Alan Cox (alan@lxorguk.ukuu.org.uk)
Mon, 31 Mar 1997 20:08:13 +0100 (BST)


> Apparently this problem is not considered important because
> absolutely nothing has been done about it for over two
> years. There have been no experimental patches from Network
> gurus attempting to fix this very real and very troublesome
> problem.

Now let me see over the past two years the TCP code has actually been totally
rewritten, so thats utter crap.

> Normally, I see the window set at 24,820 (right-hand edge).
> I don't know why. Perhaps someone determined that it was

Because the normal case is that your application is reading data faster
than the network is streaming it. Contrary to your message the TCP window
is an application/application flow control.

> the machine that is routing packets to my PPP link, the
> window abruptly goes to zero (0). This is okay, it means "I
> don't have any more room". It could have slowly closed, but

It means the other end decided it had no room and sent a packet with a
zero window. A sudden looking change like that is indicative of a good
connection and generally means the window size is now smaller than the
effective round trip time. Losing a block of acks suddenely can cause
the same effect.

> correct. It is not allowed to send data when there is no
> room for it.
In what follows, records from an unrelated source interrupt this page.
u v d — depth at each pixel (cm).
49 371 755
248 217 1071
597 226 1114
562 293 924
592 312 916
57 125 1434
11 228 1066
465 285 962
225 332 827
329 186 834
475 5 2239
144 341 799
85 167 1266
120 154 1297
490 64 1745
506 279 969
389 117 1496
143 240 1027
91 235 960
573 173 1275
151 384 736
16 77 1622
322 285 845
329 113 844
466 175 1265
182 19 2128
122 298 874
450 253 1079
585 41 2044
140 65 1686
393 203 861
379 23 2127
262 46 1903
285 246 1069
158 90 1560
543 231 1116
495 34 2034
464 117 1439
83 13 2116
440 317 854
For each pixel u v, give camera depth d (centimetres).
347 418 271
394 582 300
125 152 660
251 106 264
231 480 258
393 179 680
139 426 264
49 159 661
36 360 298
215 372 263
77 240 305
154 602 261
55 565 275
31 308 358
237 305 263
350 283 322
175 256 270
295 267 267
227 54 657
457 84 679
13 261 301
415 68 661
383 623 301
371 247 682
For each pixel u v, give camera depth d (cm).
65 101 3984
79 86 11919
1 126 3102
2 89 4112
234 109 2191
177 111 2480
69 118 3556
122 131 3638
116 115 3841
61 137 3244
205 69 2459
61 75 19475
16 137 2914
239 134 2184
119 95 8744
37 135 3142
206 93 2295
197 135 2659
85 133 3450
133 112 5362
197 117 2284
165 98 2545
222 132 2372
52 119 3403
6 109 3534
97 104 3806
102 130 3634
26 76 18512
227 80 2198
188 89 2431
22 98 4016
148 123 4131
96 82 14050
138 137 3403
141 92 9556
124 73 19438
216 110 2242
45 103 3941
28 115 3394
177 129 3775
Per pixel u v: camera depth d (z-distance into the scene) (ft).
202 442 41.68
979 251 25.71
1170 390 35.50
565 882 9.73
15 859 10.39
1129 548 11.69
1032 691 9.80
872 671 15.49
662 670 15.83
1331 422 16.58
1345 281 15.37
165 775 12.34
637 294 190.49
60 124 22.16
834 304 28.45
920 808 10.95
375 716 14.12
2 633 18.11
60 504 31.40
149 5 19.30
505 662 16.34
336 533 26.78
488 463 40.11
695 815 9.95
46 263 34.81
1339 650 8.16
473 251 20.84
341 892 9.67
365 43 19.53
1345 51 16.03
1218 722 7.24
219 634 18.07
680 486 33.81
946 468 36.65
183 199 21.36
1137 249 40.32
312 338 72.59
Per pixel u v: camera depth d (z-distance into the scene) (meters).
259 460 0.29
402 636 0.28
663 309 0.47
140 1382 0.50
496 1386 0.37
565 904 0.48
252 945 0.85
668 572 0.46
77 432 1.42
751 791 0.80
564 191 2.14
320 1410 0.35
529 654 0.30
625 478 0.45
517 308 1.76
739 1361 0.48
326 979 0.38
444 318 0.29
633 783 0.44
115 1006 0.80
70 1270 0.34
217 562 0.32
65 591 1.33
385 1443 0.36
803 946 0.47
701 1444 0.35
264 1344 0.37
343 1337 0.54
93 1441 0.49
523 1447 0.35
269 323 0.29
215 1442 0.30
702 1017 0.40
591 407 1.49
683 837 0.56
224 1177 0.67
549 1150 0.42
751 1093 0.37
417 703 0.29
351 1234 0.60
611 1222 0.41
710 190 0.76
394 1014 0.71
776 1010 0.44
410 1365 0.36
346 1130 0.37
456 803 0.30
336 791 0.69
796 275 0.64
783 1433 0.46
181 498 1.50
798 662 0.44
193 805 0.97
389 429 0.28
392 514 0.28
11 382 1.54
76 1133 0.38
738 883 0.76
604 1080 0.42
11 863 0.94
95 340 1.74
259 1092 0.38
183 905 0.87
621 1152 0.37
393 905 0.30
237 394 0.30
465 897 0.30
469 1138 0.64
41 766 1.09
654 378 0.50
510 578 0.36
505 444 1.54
It CAN send packets, however it MUST NOT send
> packets containing data.

On the contrary it is supposed to send 1 byte of data into the closed
window as a probe.

> Now, how does the machine that received a window of zero
> know that buffers are available again? I watch the Sun send
> a SYN. It receives an ACK with the new window. I don't know

Your trace is bogus. A SYN is the start of a new connection.

> The machine will stall for as much as 30 minutes until the
> sender re-sends an unsolicited data packet (Yes, a packet
> with data even though the window was closed). The packet is

If it stalls that long something has gone wrong. There is a specific case
fixed in pre 2.0.30 ISS snapshots where the cwnd can hit 0 (cwnd is the
window used for network flow control)

> The result is that a 1/2 megabyte file will take up to 2
> hours to be sent on a 56 kb link. Sun's "snoop" seems to be

Im seeing 8K/second over 64K links quite reliably, so there is more to it
than this

> a lot better at looking for problems than "tcpdump". Tcpdump
> seems to lose a lot of packets. It also fails to interpret
> some of them. When looking for network problems, beware of
> tcpdump. It is not a very good tool. Perhaps if its captured

tcpdump is a very good tool. You've either got a buggy tcpdump, or some
other problem if its dropping more than a tiny number of packets. And you
have non IP stuff on your net if its decoding it. tcpdump can also capture
binary format to a file and then analyse it. It can also filter the input
to avoid excessive load.

Try 2.0.29 with the ISS patches.

Alan